詩篇 112:1 ハレルヤ。いかに幸いなことか 主を畏れる人 主の戒めを深く愛する人は。
112:2 彼の子孫はこの地で勇士となり 祝福されたまっすぐな人々の世代となる。
112:3 彼の家には多くの富があり 彼の善い業は永遠に堪える。
112:4 まっすぐな人には闇の中にも光が昇る 憐れみに富み、情け深く、正しい光が。
112:5 憐れみ深く、貸し与える人は良い人。裁きのとき、彼の言葉は支えられる。
112:6 主に従う人はとこしえに揺らぐことがない。彼はとこしえに記憶される。
112:7 彼は悪評を立てられても恐れない。その心は、固く主に信頼している。
112:8 彼の心は堅固で恐れることなく ついに彼は敵を支配する。
112:9 貧しい人々にはふるまい与え その善い業は永遠に堪える。彼の角は高く上げられて、栄光に輝く。
マルコ 7:1 ファリサイ派の人々と数人の律法学者たちが、エルサレムから来て、イエスのもとに集まった。
7:2 そして、イエスの弟子たちの中に汚れた手、つまり洗わない手で食事をする者がいるのを見た。
7:3 ――ファリサイ派の人々をはじめユダヤ人は皆、昔の人の言い伝えを固く守って、念入りに手を洗ってからでないと食事をせず、
7:4 また、市場から帰ったときには、身を清めてからでないと食事をしない。そのほか、杯、鉢、銅の器や寝台を洗うことなど、昔から受け継いで固く守っていることがたくさんある。――
7:5 そこで、ファリサイ派の人々と律法学者たちが尋ねた。「なぜ、あなたの弟子たちは昔の人の言い伝えに従って歩まず、汚れた手で食事をするのですか。
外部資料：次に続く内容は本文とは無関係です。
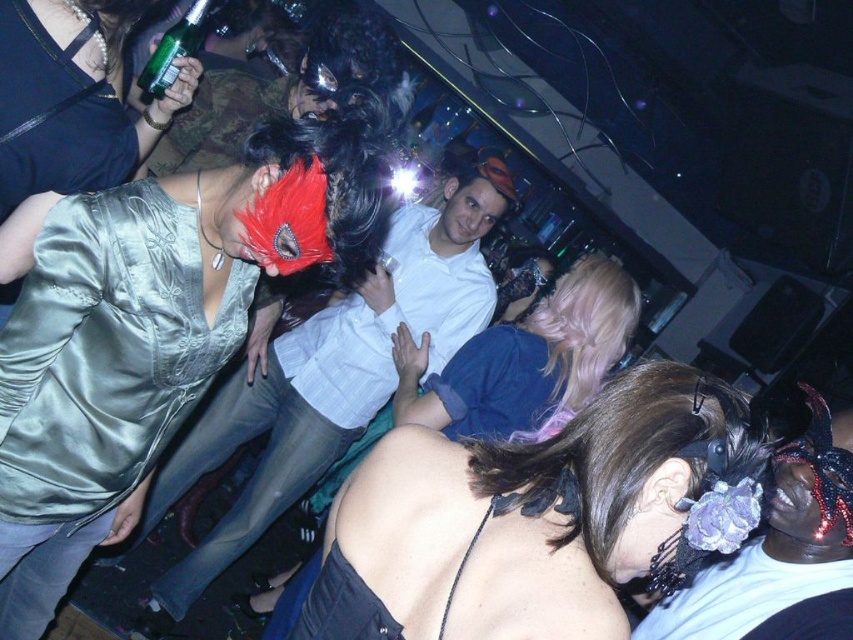
Consider the image. Can you confirm if satin black dress at center is wider than blonde hair at center?

In fact, satin black dress at center might be narrower than blonde hair at center.

Is satin black dress at center smaller than blonde hair at center?

Indeed, satin black dress at center has a smaller size compared to blonde hair at center.

Who is more forward, (476, 593) or (453, 355)?

Point (476, 593) is more forward.

Where is `satin black dress at center`? satin black dress at center is located at coordinates (531, 516).

Who is positioned more to the left, satin mask at upper left or satin black dress at center?

satin mask at upper left

From the picture: Is satin mask at upper left taller than satin black dress at center?

Correct, satin mask at upper left is much taller as satin black dress at center.

Is point (361, 227) positioned in front of point (741, 406)?

No, it is not.

This screenshot has height=640, width=853. I want to click on satin mask at upper left, so click(x=152, y=330).

From the picture: Does satin mask at upper left have a larger size compared to blonde hair at center?

Yes.

Is satin mask at upper left to the right of blonde hair at center from the viewer's perspective?

In fact, satin mask at upper left is to the left of blonde hair at center.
」
7:6 イエスは言われた。「イザヤは、あなたたちのような偽善者のことを見事に預言したものだ。彼はこう書いている。『この民は口先ではわたしを敬うが、 その心はわたしから遠く離れている。
7:7 人間の戒めを教えとしておしえ、 むなしくわたしをあがめている。』
7:8 あなたたちは神の掟を捨てて、人間の言い伝えを固く守っている。」
時節柄、食事の前や市場に行った後で、きちんと手を洗うという事がいかに大切なことであるかということを思わされる。
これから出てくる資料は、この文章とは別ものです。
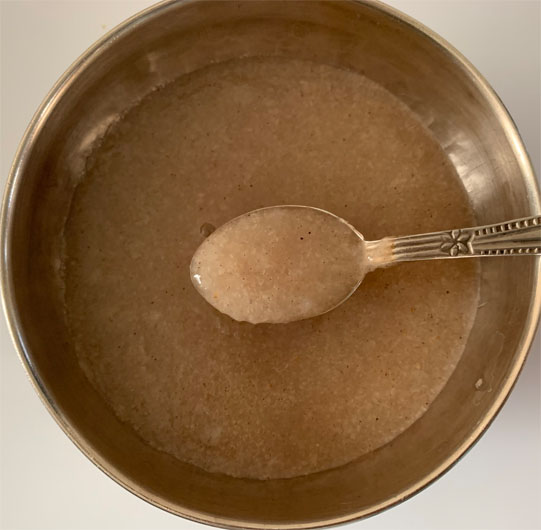
The height and width of the screenshot is (530, 541). Find the location of `white tabletop`. white tabletop is located at coordinates (496, 441).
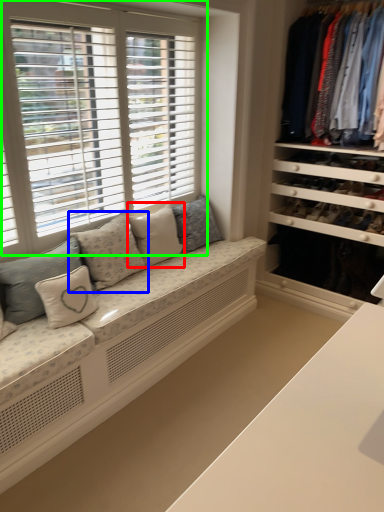
Question: Considering the real-world distances, which object is closest to pillow (highlighted by a red box)? pillow (highlighted by a blue box) or window (highlighted by a green box).

Choices:
 (A) pillow
 (B) window

Answer: (A)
旧約聖書の時代から、そういったことについての教えがあったということは興味深い。
ファリサイ派の人たちや律法学者らは、こういった教えを忠実に守り、人々を指導していたわけであるが、彼らの教えている内容自体は間違ってはいない。
しかし、その心のあり様には問題がある。
彼らは、イエス様の弟子たちに対し、「なぜ、あなたの弟子たちは昔の人の言い伝えに従って歩まず、汚れた手で食事をするのですか。」と批判しているが、彼らの主張のポイントは「なぜ昔の人の言い伝えに従わないのか」というところにあり、当然、その教えを忠実に守っている自分たちもそこに含まれており、つまるところ、「なぜ、自分たちに従わないのか」と言わんとしているのであろう。
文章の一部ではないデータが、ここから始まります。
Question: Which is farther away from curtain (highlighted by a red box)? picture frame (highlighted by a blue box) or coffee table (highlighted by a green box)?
御言葉に聞き従うのではなく、御言葉に聞き、守っている「我々」に従え、ということなのである。
御言葉に聞き、従っている「我々」に従えとの主張は、自ずと、その心が表ににじみ出てくる。
そのため、聞く者の心には、違和感が生じるし、反発心のようなものが芽生えてくる。
そして、なにより、主なる神様は、そのような者の心をよくご存じである。
この民は口先ではわたしを敬うが、 その心はわたしから遠く離れている。
人間の戒めを教えとしておしえ、 むなしくわたしをあがめている。
あなたたちは神の掟を捨てて、人間の言い伝えを固く守っている。
願わくは、そうはならないように努め
口先だけで敬うのではなく、心から主なる神を愛し、敬い、常に神の近くにあり
人間から出た言葉ではなく、神のみ教えを語り、真摯に神をあがめ
神の掟を忠実に守りながら、人間的な教えと化して行かないように努めていく者でありたいものである。